At the nearby Crystal Ark store, a similar sentiment was echoed.
“It means that we’re going to have to work harder to get people into the store,” said Daneaya Ziolkoski. “We have to make sure that everybody knows that we’re here and just do our best to do what we can.”
The Retail Council of Canada (RCC) is concerned but optimistic at the same time.
“I think every retailer is concerned about it because it impacts our business directly,” said Greg Wilson, Retail Council of Canada’s director of government relations.
But according to RCC, its own survey conducted in conjunction with Leger Research shows many Canadians are planning to spend modestly more, aware that most goods have gone up.
‘What that tells us is that Canadians are anticipating spending more this holiday season but they are being cautious,” Wilson said. “They’re looking for sales.

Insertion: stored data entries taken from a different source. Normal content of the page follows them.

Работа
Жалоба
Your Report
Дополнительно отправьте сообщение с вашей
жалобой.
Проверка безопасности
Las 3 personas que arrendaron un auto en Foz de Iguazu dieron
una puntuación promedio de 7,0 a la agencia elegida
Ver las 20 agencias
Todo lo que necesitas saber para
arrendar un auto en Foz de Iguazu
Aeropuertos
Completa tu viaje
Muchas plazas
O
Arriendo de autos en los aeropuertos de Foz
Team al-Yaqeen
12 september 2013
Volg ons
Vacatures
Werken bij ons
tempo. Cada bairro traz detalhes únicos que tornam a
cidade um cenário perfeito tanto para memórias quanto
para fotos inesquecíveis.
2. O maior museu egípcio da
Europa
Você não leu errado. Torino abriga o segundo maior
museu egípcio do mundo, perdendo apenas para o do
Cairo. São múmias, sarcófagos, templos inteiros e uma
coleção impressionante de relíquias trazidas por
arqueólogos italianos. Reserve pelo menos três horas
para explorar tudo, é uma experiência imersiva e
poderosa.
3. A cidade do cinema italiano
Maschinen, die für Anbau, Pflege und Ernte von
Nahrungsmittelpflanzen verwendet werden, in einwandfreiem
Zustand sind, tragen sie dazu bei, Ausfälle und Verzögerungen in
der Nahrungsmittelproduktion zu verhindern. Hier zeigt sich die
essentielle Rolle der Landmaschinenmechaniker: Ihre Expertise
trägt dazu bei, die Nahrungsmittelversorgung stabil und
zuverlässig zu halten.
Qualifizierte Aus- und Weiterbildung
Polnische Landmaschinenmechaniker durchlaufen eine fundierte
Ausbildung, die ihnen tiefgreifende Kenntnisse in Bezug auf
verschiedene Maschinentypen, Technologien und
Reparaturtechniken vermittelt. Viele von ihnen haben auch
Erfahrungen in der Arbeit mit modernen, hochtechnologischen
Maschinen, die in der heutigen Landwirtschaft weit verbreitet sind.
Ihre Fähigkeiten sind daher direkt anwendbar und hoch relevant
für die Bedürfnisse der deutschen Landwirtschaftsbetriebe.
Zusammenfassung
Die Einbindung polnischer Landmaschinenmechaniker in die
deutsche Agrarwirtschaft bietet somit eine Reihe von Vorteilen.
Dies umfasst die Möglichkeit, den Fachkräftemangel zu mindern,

They’re looking for deals, a number of them purchase things early and they’re doing a good job of planning and budgeting their expenses.”
Blanleil curious to see how the holiday shopping season unfolds.
“It’s going to be an interesting next couple of months,” Blanleil said. “You know, we’ve reduced our buying to make sure that we’re not going to be over-inventoried as well. So, you know, we’re being conservative, but we’re also always super aggressive and make sure that we want our piece of the pie and that we want to make sure we’re giving our customers a really good value.”
Retailers are hoping shoppers support local shops as much as possible to help cushion the potential financial blow.
“Shop local because everyone just tends to gravitate to online sales or Amazon shopping, just for conveniences, but we so appreciate… just supporting local. It’s so, so helpful,” said Marini.